Still, as a result of their previous stealth work, both Lockheed and Northrop,
the competitors on the ATF, have unprecedented computer-aided design tools. Ben
R. Rich, who retired last year as head of the supersecret Skunk Works, where
Lockheed developed the F-117, says a stealthy ATF can be built with just a 10%
loss in performance. Either Lockheed's prototype, called the YF-22A, or
Northrop's YF-23A will become the first fighter that can fly at up to about Mach
1.5 without the use of afterburners. And stealth technology shrinks their
apparent radar size to something on the order of a robin.
SILENT SHIP. Attempts to transfer this technology to weapons such as ships will
be less impressive. Still, if an 8,300-ton destroyer such as the Arleigh Burke
looks no bigger on radar than a yacht, it should gain an element of surprise and
be harder to attack. So right-angle joints on the ship have been eliminated
wherever possible or shrouded by panels coated with radar-absorbing materials. A
secret sound-dampening "bubble system" between the walls of the hull
cuts down the distance over which subs can hear the ship's diesel engines. And
to thwart heat-seeking missiles, the funnels have extra-thick insulation and
suck in outside air to cool engine exhausts before the gases exit the stacks.
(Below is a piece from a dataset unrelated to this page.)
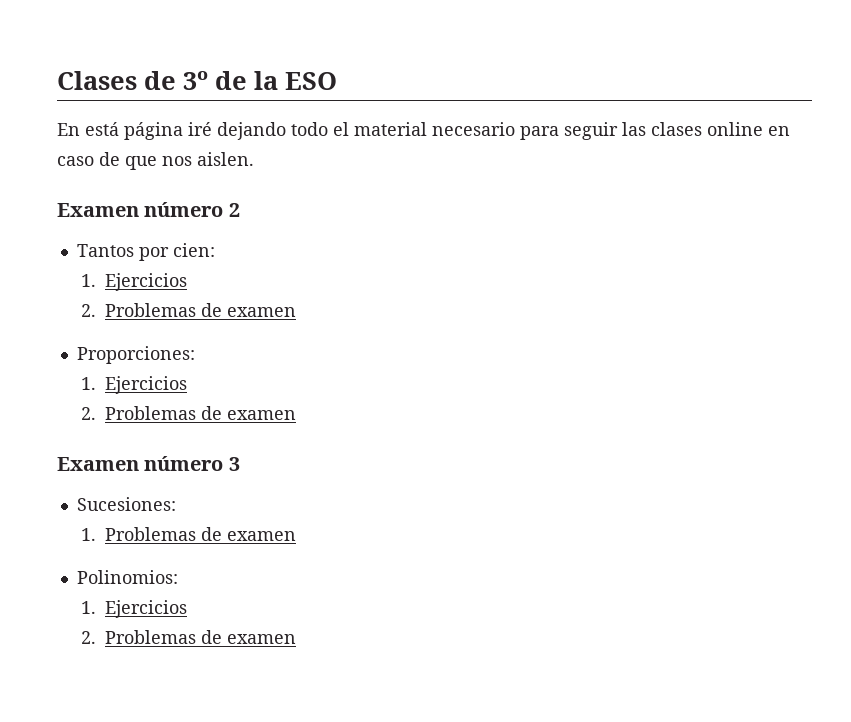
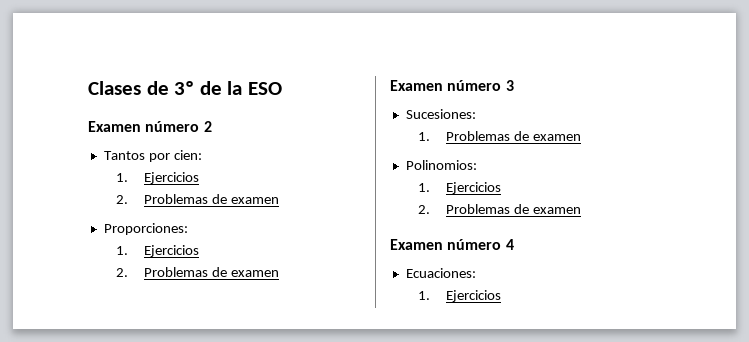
[57,122,790,140] [57,152,254,170] // En está página iré dejando todo el material necesario para seguir las clases online en caso de que nos aislen. -> (282, 88) none
(297, 639) none -> [390,239,514,250] [405,268,476,278] [417,290,501,302] // Examen número 4 // Ecuaciones: // 1. Ejercicios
The Burke, the first ship of its kind, will cost more than $1 billion, but
copies should be 30% cheaper. The Navy wants to buy more than two dozen, with
construction split between Bath Iron Works Corp. in Bath, Me., and Litton
Industries Inc.'s Ingalls Shipbuilding Div. in Pascagoula, Miss.
Until Jan. 17, a debate still raged over how effective stealth technology would
be. The war provided an answer--and probably set off a new race between nations
in warplane design. That's the spectre that defense lobbyists can now be
expected to raise, along with a proposed solution: to stay on top, stay ahead.